REQUIRED ACTION -> Below are the records; work out how many lines among them contain "Savoury", and write nothing besides that number.

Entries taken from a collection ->
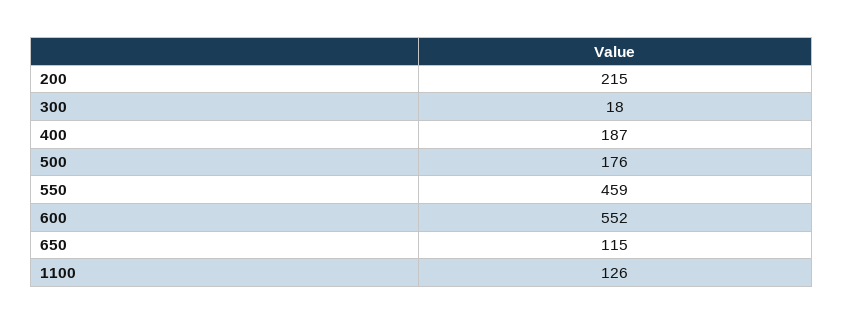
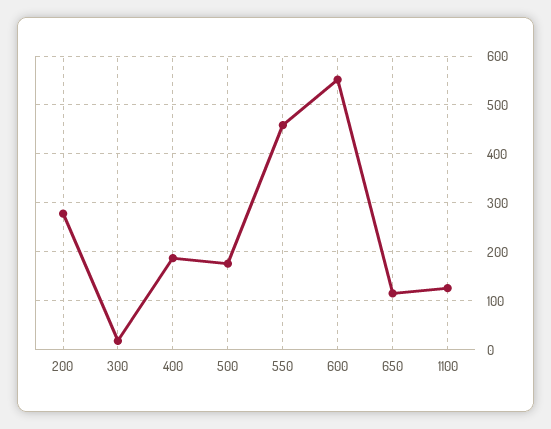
  {
-   "200": 215,
+   "200": 280,
    "300": 18,
    "400": 187,
    "500": 176,
    "550": 459,
    "600": 552,
    "650": 115,
    "1100": 126
  }

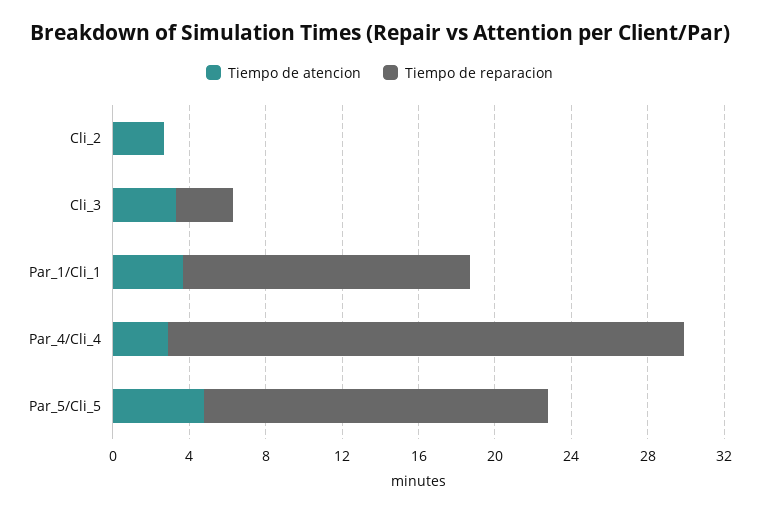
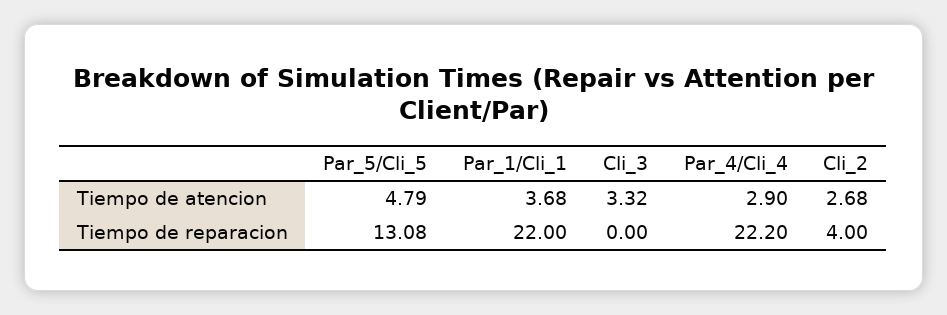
  {
    "Tiempo de atencion": {
      "Cli_2": 2.68,
      "Cli_3": 3.32,
      "Par_1/Cli_1": 3.68,
      "Par_4/Cli_4": 2.9,
      "Par_5/Cli_5": 4.79
    },
    "Tiempo de reparacion": {
-     "Cli_2": 0,
+     "Cli_2": 4,
-     "Cli_3": 3,
+     "Cli_3": 0,
-     "Par_1/Cli_1": 15,
+     "Par_1/Cli_1": 22,
-     "Par_4/Cli_4": 27,
+     "Par_4/Cli_4": 22.2,
-     "Par_5/Cli_5": 18
+     "Par_5/Cli_5": 13.08
    }
  }

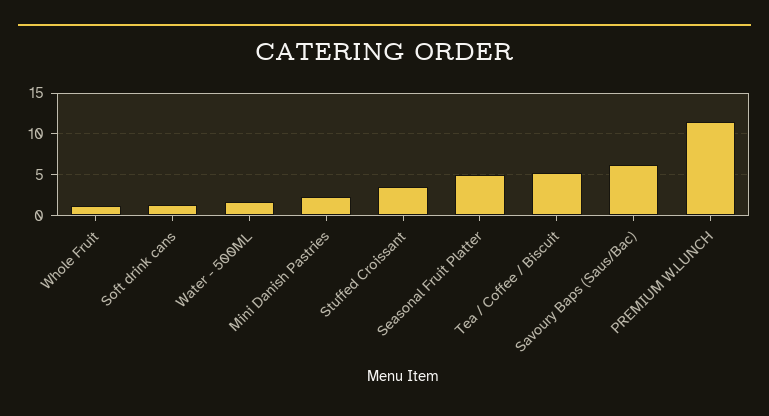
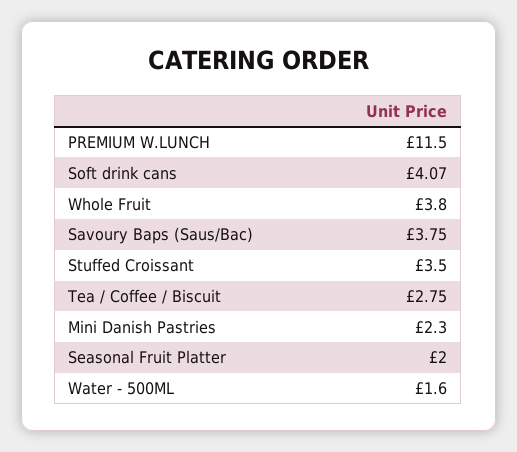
  {
-   "Whole Fruit": 1,
+   "Whole Fruit": 3.8,
-   "Soft drink cans": 1,
+   "Soft drink cans": 4.07,
    "Water - 500ML": 1.6,
    "Mini Danish Pastries": 2.3,
    "Stuffed Croissant": 3.5,
-   "Seasonal Fruit Platter": 5,
+   "Seasonal Fruit Platter": 2,
-   "Tea / Coffee / Biscuit": 5,
+   "Tea / Coffee / Biscuit": 2.75,
-   "Savoury Baps (Saus/Bac)": 6,
+   "Savoury Baps (Saus/Bac)": 3.75,
    "PREMIUM W.LUNCH": 11.5
  }

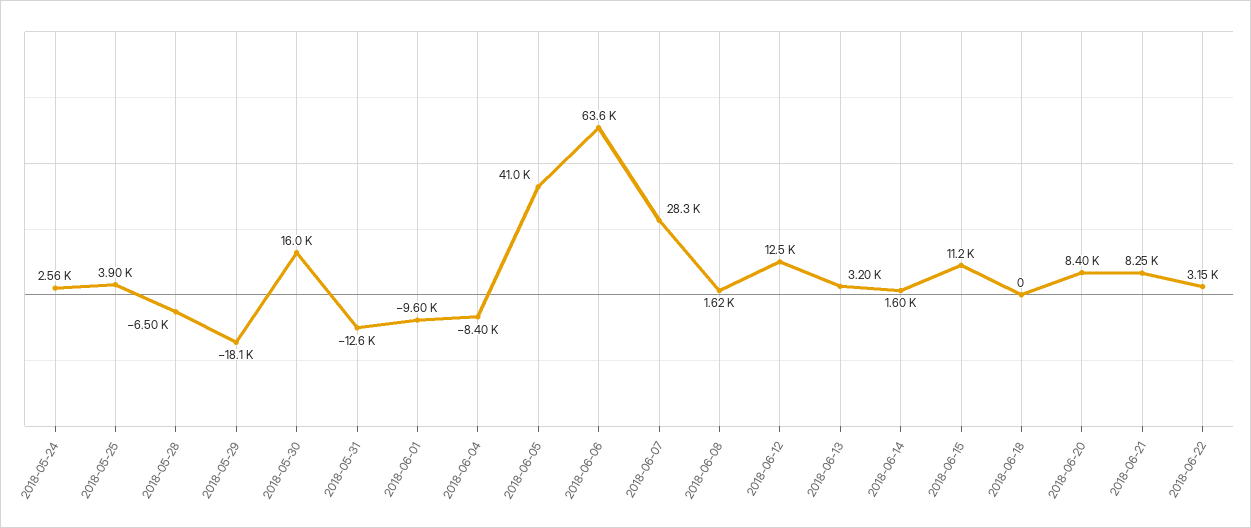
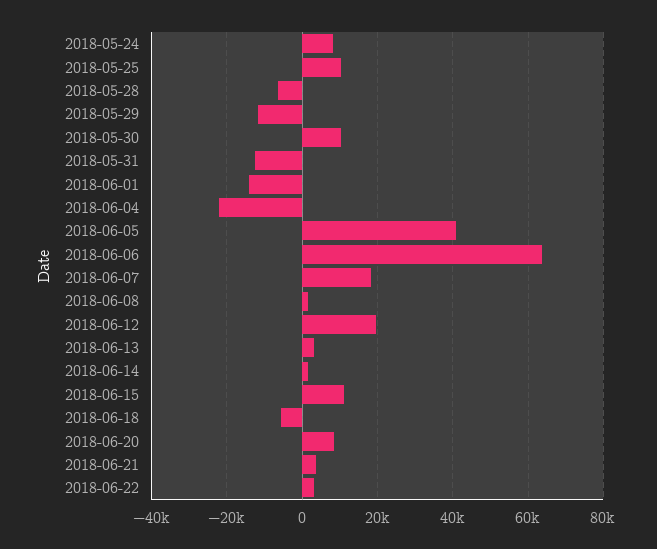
  {
-   "2018-05-24": 2560,
+   "2018-05-24": 8000,
-   "2018-05-25": 3900,
+   "2018-05-25": 10000,
    "2018-05-28": -6500,
-   "2018-05-29": -18100,
+   "2018-05-29": -12000,
-   "2018-05-30": 16000,
+   "2018-05-30": 10000,
    "2018-05-31": -12600,
-   "2018-06-01": -9600,
+   "2018-06-01": -14000,
-   "2018-06-04": -8400,
+   "2018-06-04": -22000,
    "2018-06-05": 41000,
    "2018-06-06": 63600,
-   "2018-06-07": 28300,
+   "2018-06-07": 18000,
    "2018-06-08": 1620,
-   "2018-06-12": 12500,
+   "2018-06-12": 20000,
    "2018-06-13": 3200,
    "2018-06-14": 1600,
    "2018-06-15": 11200,
-   "2018-06-18": 0,
+   "2018-06-18": -6000,
    "2018-06-20": 8400,
-   "2018-06-21": 8250,
+   "2018-06-21": 4000,
    "2018-06-22": 3150
  }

YOUR SOLUTION -> 2